[Transcribed page contents]
····················
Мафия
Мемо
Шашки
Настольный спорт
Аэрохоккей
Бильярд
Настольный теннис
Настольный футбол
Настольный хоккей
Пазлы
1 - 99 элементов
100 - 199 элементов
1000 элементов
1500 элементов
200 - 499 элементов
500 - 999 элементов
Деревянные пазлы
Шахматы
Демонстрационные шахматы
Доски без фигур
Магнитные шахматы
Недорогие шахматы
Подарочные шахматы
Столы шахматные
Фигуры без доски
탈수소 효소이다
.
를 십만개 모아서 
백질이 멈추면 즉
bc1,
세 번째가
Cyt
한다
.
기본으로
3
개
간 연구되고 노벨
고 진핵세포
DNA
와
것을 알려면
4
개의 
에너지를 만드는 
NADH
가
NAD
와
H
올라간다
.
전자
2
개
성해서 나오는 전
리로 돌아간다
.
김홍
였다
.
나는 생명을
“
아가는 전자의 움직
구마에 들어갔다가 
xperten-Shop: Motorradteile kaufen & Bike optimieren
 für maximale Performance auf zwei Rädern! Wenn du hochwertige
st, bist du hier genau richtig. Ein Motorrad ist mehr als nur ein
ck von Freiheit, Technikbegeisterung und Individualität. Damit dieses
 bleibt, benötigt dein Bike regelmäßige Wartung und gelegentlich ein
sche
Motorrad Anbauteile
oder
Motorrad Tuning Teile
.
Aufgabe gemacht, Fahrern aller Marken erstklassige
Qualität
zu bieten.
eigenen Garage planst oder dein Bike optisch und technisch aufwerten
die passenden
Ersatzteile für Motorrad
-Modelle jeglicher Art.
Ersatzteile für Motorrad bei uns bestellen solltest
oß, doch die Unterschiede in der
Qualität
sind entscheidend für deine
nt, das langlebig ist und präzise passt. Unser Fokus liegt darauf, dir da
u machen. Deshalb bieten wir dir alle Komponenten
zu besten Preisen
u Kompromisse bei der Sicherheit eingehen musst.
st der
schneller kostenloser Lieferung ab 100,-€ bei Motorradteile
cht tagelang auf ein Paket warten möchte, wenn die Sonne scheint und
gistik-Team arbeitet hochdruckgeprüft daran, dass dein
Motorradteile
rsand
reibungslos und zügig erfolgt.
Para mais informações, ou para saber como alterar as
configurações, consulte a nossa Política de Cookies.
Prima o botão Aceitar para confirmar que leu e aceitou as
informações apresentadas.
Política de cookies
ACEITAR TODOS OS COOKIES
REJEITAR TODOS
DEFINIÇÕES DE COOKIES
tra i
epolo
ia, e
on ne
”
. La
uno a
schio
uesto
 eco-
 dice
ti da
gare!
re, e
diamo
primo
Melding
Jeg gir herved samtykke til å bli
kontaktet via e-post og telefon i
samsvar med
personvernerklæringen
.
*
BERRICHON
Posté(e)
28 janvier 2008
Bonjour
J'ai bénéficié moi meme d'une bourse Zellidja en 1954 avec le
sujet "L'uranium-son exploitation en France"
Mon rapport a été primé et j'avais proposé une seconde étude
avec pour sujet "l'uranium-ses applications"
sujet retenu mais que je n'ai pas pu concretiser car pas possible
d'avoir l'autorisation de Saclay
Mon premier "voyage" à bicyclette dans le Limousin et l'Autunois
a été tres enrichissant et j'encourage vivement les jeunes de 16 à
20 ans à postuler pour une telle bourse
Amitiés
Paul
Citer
····················
* **The task**: Return all of the entries exactly as they were supplied.

* **Answer section**:
Мафия
Мемо
Шашки
Настольный спорт
Аэрохоккей
Бильярд
Настольный теннис
Настольный футбол
Настольный хоккей
Пазлы
1 - 99 элементов
100 - 199 элементов
1000 элементов
1500 элементов
200 - 499 элементов
500 - 999 элементов
Деревянные пазлы
Шахматы
Демонстрационные шахматы
Доски без фигур
Магнитные шахматы
Недорогие шахматы
Подарочные шахматы
Столы шахматные
Фигуры без доски
탈수소 효소이다
.
를 십만개 모아서 
백질이 멈추면 즉
bc1,
세 번째가
Cyt
한다
.
기본으로
3
개
간 연구되고 노벨
고 진핵세포
DNA
와
것을 알려면
4
개의 
에너지를 만드는 
NADH
가
NAD
와
H
올라간다
.
전자
2
개
성해서 나오는 전
리로 돌아간다
.
김홍
였다
.
나는 생명을
“
아가는 전자의 움직
구마에 들어갔다가 
xperten-Shop: Motorradteile kaufen & Bike optimieren
 für maximale Performance auf zwei Rädern! Wenn du hochwertige
st, bist du hier genau richtig. Ein Motorrad ist mehr als nur ein
ck von Freiheit, Technikbegeisterung und Individualität. Damit dieses
 bleibt, benötigt dein Bike regelmäßige Wartung und gelegentlich ein
sche
Motorrad Anbauteile
oder
Motorrad Tuning Teile
.
Aufgabe gemacht, Fahrern aller Marken erstklassige
Qualität
zu bieten.
eigenen Garage planst oder dein Bike optisch und technisch aufwerten
die passenden
Ersatzteile für Motorrad
-Modelle jeglicher Art.
Ersatzteile für Motorrad bei uns bestellen solltest
oß, doch die Unterschiede in der
Qualität
sind entscheidend für deine
nt, das langlebig ist und präzise passt. Unser Fokus liegt darauf, dir da
u machen. Deshalb bieten wir dir alle Komponenten
zu besten Preisen
u Kompromisse bei der Sicherheit eingehen musst.
st der
schneller kostenloser Lieferung ab 100,-€ bei Motorradteile
cht tagelang auf ein Paket warten möchte, wenn die Sonne scheint und
gistik-Team arbeitet hochdruckgeprüft daran, dass dein
Motorradteile
rsand
reibungslos und zügig erfolgt.
Para mais informações, ou para saber como alterar as
configurações, consulte a nossa Política de Cookies.
Prima o botão Aceitar para confirmar que leu e aceitou as
informações apresentadas.
Política de cookies
ACEITAR TODOS OS COOKIES
REJEITAR TODOS
DEFINIÇÕES DE COOKIES
tra i
epolo
ia, e
on ne
”
. La
uno a
schio
uesto
 eco-
 dice
ti da
gare!
re, e
diamo
primo
Melding
Jeg gir herved samtykke til å bli
kontaktet via e-post og telefon i
samsvar med
personvernerklæringen
.
*
BERRICHON
Posté(e)
28 janvier 2008
Bonjour
J'ai bénéficié moi meme d'une bourse Zellidja en 1954 avec le
sujet "L'uranium-son exploitation en France"
Mon rapport a été primé et j'avais proposé une seconde étude
avec pour sujet "l'uranium-ses applications"
sujet retenu mais que je n'ai pas pu concretiser car pas possible
d'avoir l'autorisation de Saclay
Mon premier "voyage" à bicyclette dans le Limousin et l'Autunois
a été tres enrichissant et j'encourage vivement les jeunes de 16 à
20 ans à postuler pour une telle bourse
Amitiés
Paul
Citer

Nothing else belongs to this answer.